BEGIN EXCERPT TO READ

Environment Setup

This guide covers setting up your environment for working with the WildDetect monorepo, including configuration files, environment variables, and external services.

Directory Structure

Create the following directory structure for your project:

your-project/
├── wildetect/          # Main package (cloned repo)
├── data/              # Data storage root
│   ├── raw/           # Original data
│   ├── processed/     # Processed datasets
│   └── exports/       # Exported datasets
├── models/            # Trained models
│   ├── detectors/
│   └── classifiers/
├── results/           # Detection results
│   ├── detections/
│   ├── census/
│   └── visualizations/
└── mlruns/            # MLflow experiment tracking

Environment Variables

Create .env File

Create a .env file in the root directory of each package:

WildDetect `.env`

# MLflow Configuration
MLFLOW_TRACKING_URI=http://localhost:5000
MLFLOW_EXPERIMENT_NAME=wilddetect
MODEL_REGISTRY_PATH=models/

# Data Paths
DATA_ROOT=D:/data/
RESULTS_ROOT=D:/results/

# Label Studio (Optional)

END EXCERPT TO READ
BEGIN INFORMATION GIVEN

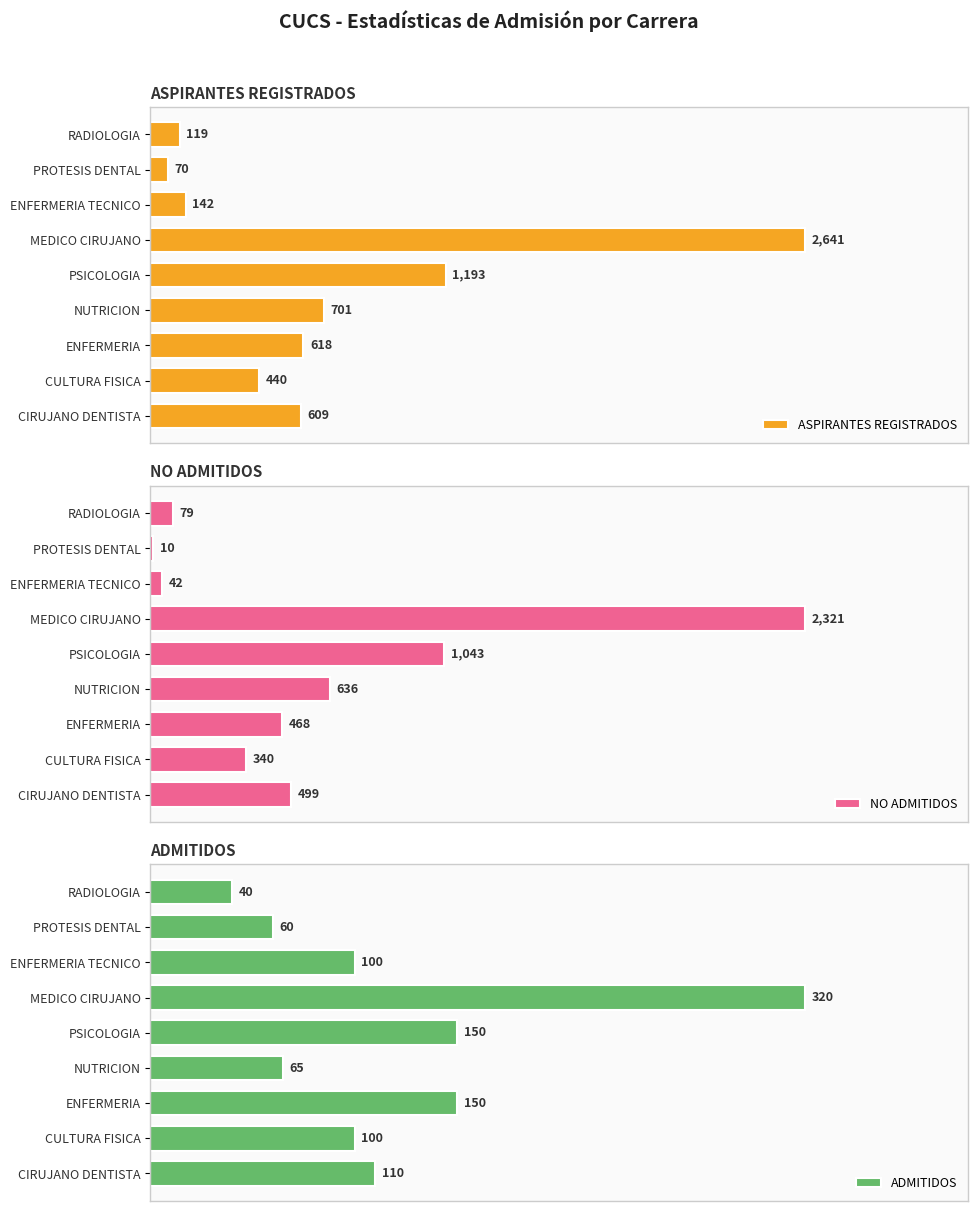

List the labels in order of ASPIRANTES REGISTRADOS value, largest first.

MEDICO CIRUJANO, PSICOLOGIA, NUTRICION, ENFERMERIA, CIRUJANO DENTISTA, CULTURA FISICA, ENFERMERIA TECNICO, RADIOLOGIA, PROTESIS DENTAL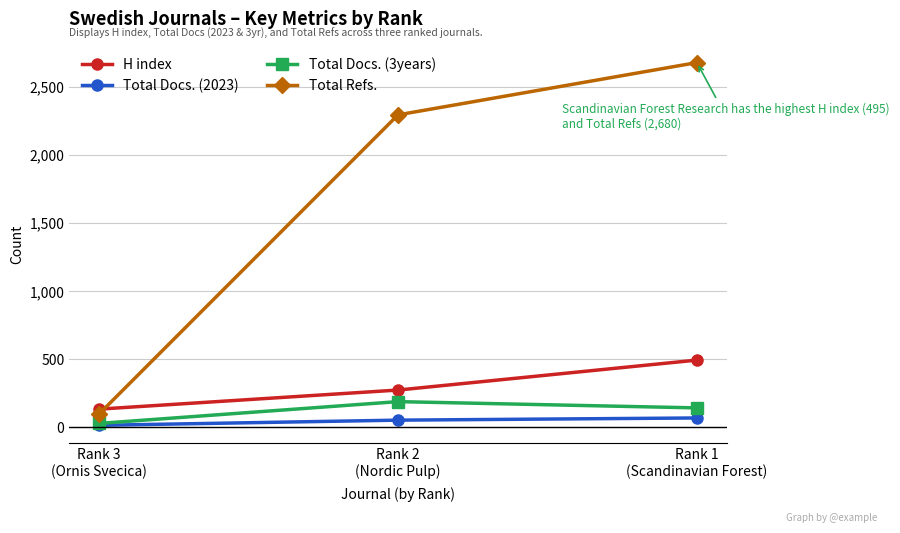

At which category is the sum across all series the highest?

Rank 1
(Scandinavian Forest)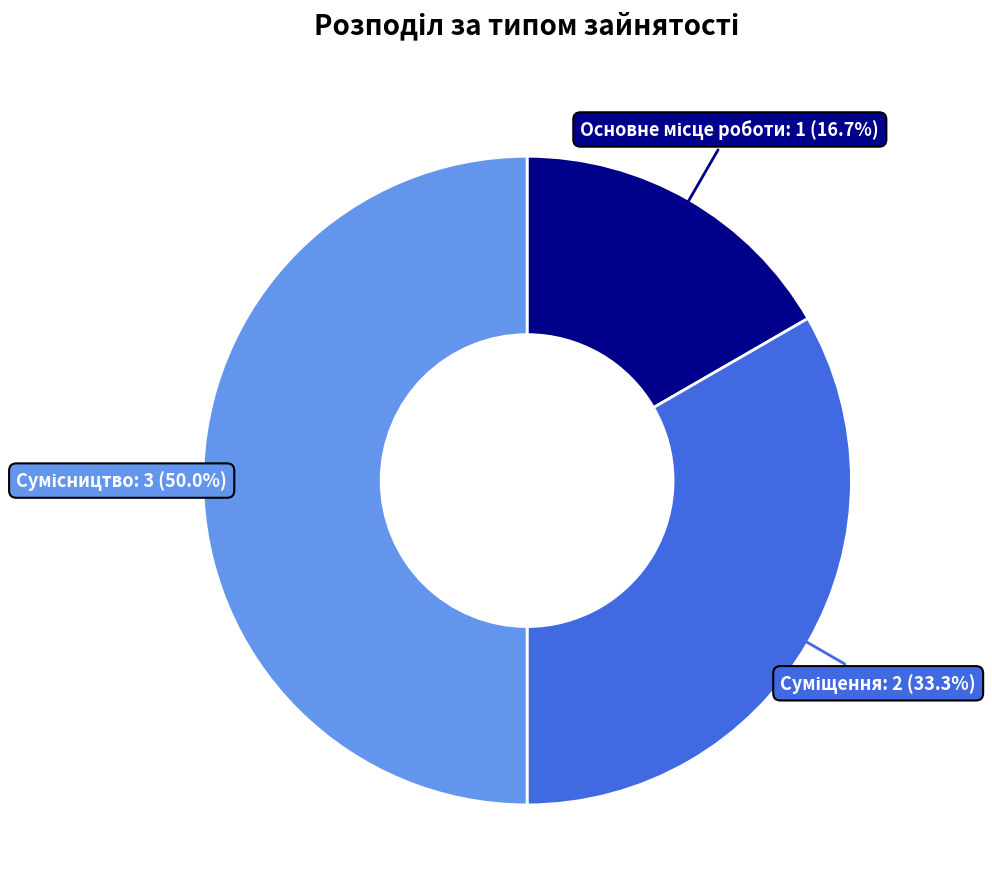

How many slices are in this pie chart?

3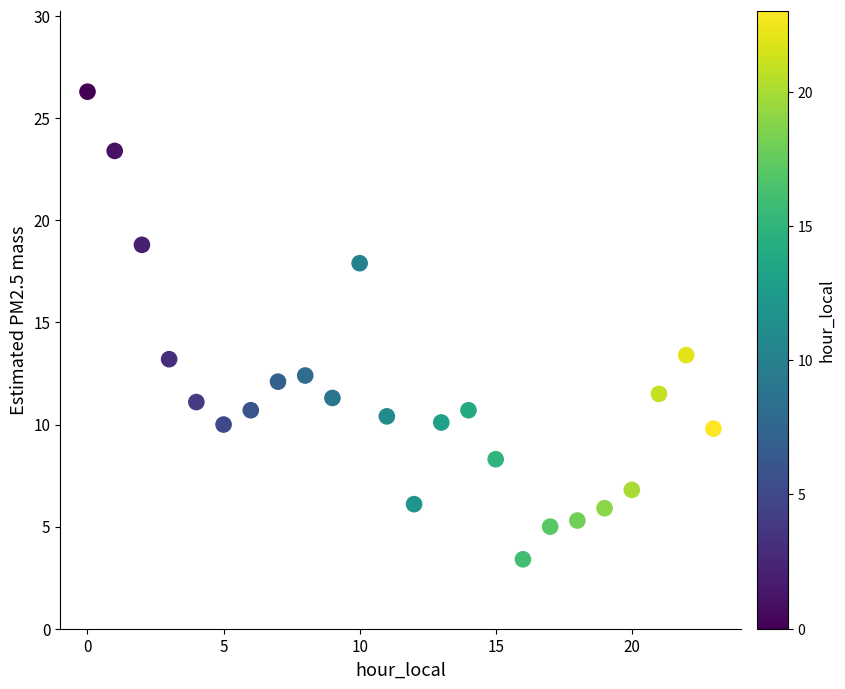

How many data points are displayed?

24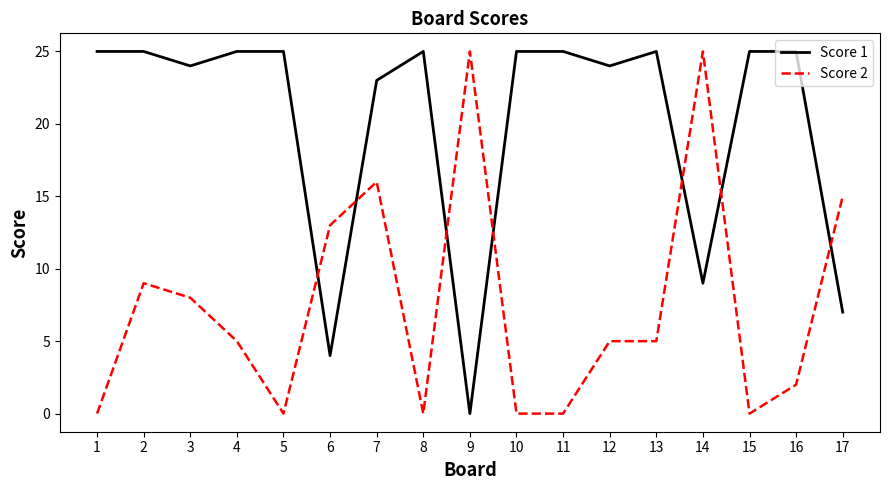

What is the total value across all series at 14?

34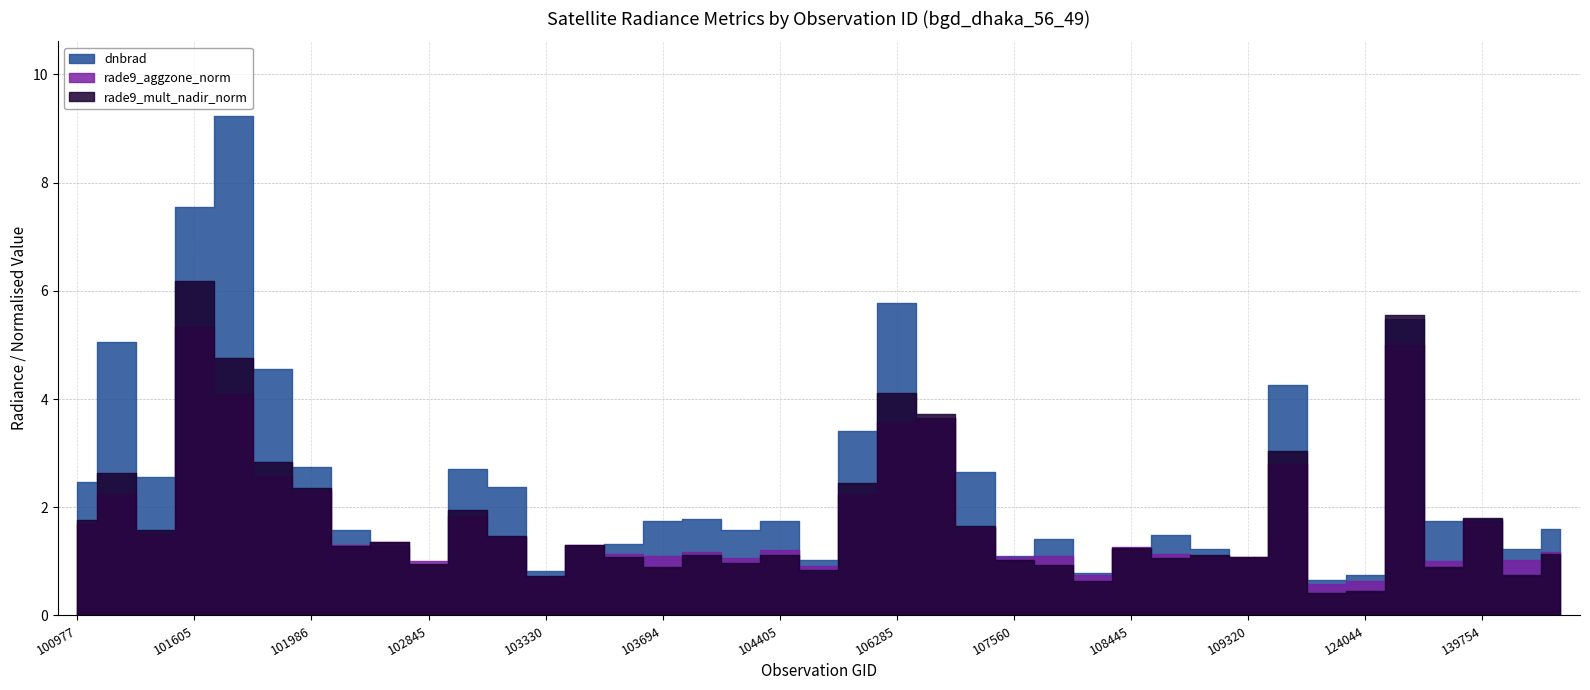

What is the maximum value for rade9_aggzone_norm?

5.3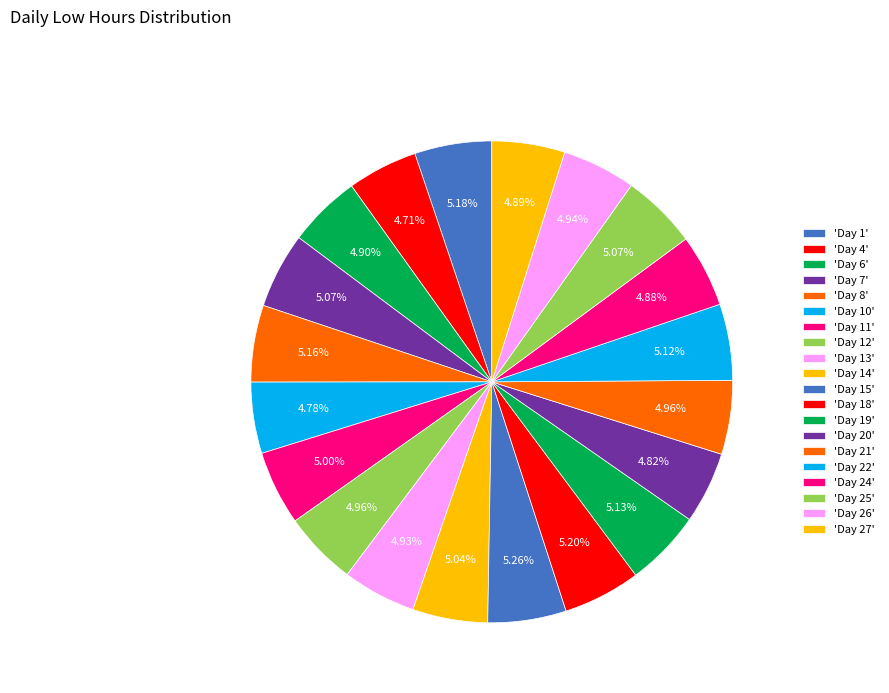

Is there a majority slice in this chart?

No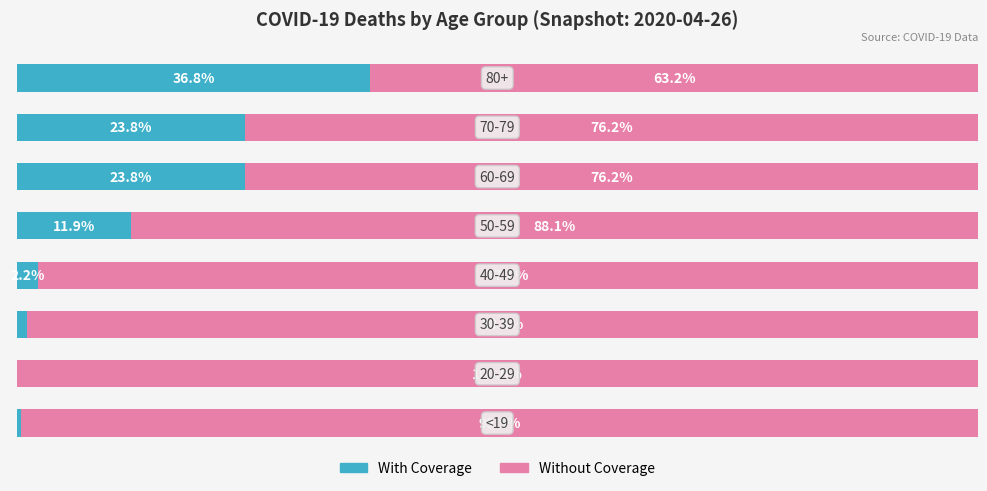

What are all the series names shown in the legend?

With Coverage, Without Coverage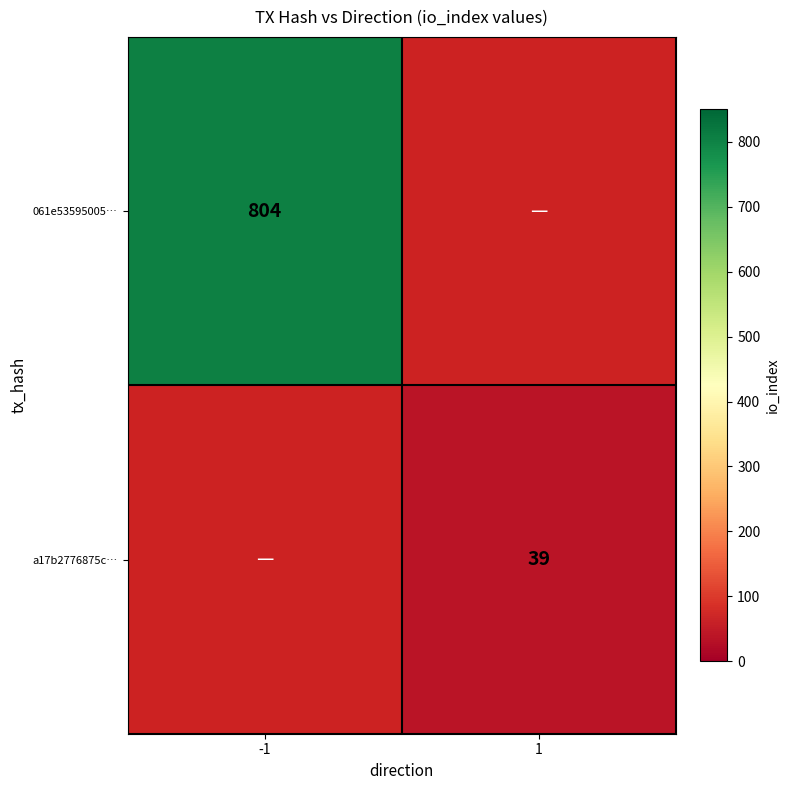

Is it true that a17b2776875c… equals 12 at 1?

False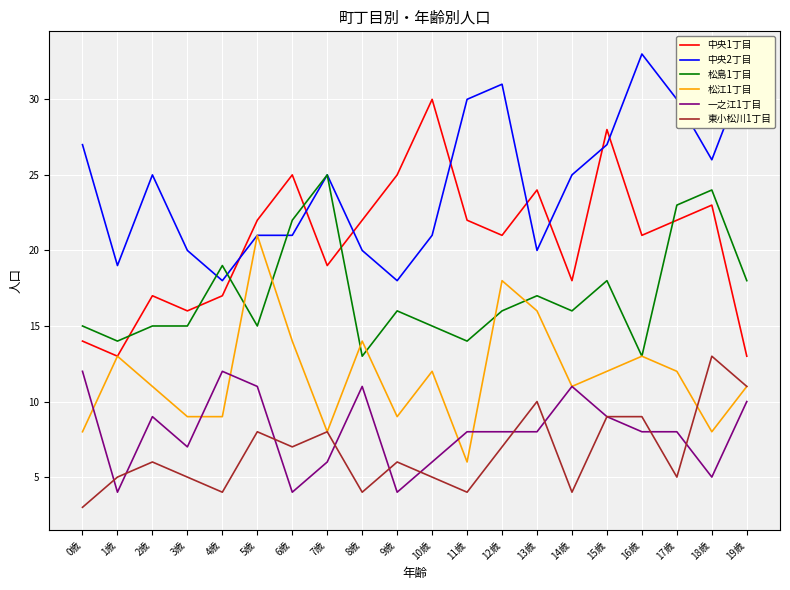

What is the lowest value of the 一之江1丁目 series?

4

END INFORMATION GIVEN

#### AIM OF THE EXERCISE
Continue the WildDetect environment setup guide, picking up right after its final line.

#### WRITTEN RESPONSE
LABEL_STUDIO_URL=http://localhost:8080
LABEL_STUDIO_API_KEY=your_api_key_here
LABEL_STUDIO_PROJECT_ID=1

# FiftyOne (Optional)
FIFTYONE_DATABASE_DIR=D:/fiftyone/
FIFTYONE_DEFAULT_DATASET_DIR=D:/data/fiftyone/

# Inference Server
INFERENCE_SERVER_HOST=0.0.0.0
INFERENCE_SERVER_PORT=4141

# GPU Configuration
CUDA_VISIBLE_DEVICES=0
PYTORCH_CUDA_ALLOC_CONF=max_split_size_mb:512

# Logging
LOG_LEVEL=INFO
LOG_FILE=logs/wildetect.log

WilData `.env`

# API Configuration
WILDATA_API_HOST=0.0.0.0
WILDATA_API_PORT=8441
WILDATA_API_DEBUG=false

# Data Storage
DATA_ROOT=D:/data/
DVC_REMOTE_URL=s3://my-bucket/datasets  # or local path

# DVC Configuration
DVC_CACHE_DIR=D:/.dvc/cache/

# Label Studio Integration
LABEL_STUDIO_URL=http://localhost:8080
LABEL_STUDIO_API_KEY=your_api_key_here

# Processing
MAX_WORKERS=4
BATCH_SIZE=32

WildTrain `.env`

# MLflow Configuration
MLFLOW_TRACKING_URI=http://localhost:5000
MLFLOW_EXPERIMENT_NAME=wildtrain

# Training Paths
DATA_ROOT=D:/data/
MODEL_OUTPUT_DIR=D:/models/
CHECKPOINT_DIR=D:/checkpoints/

# Hyperparameter Tuning
OPTUNA_STORAGE=sqlite:///optuna.db
N_TRIALS=50

# Distributed Training (Optional)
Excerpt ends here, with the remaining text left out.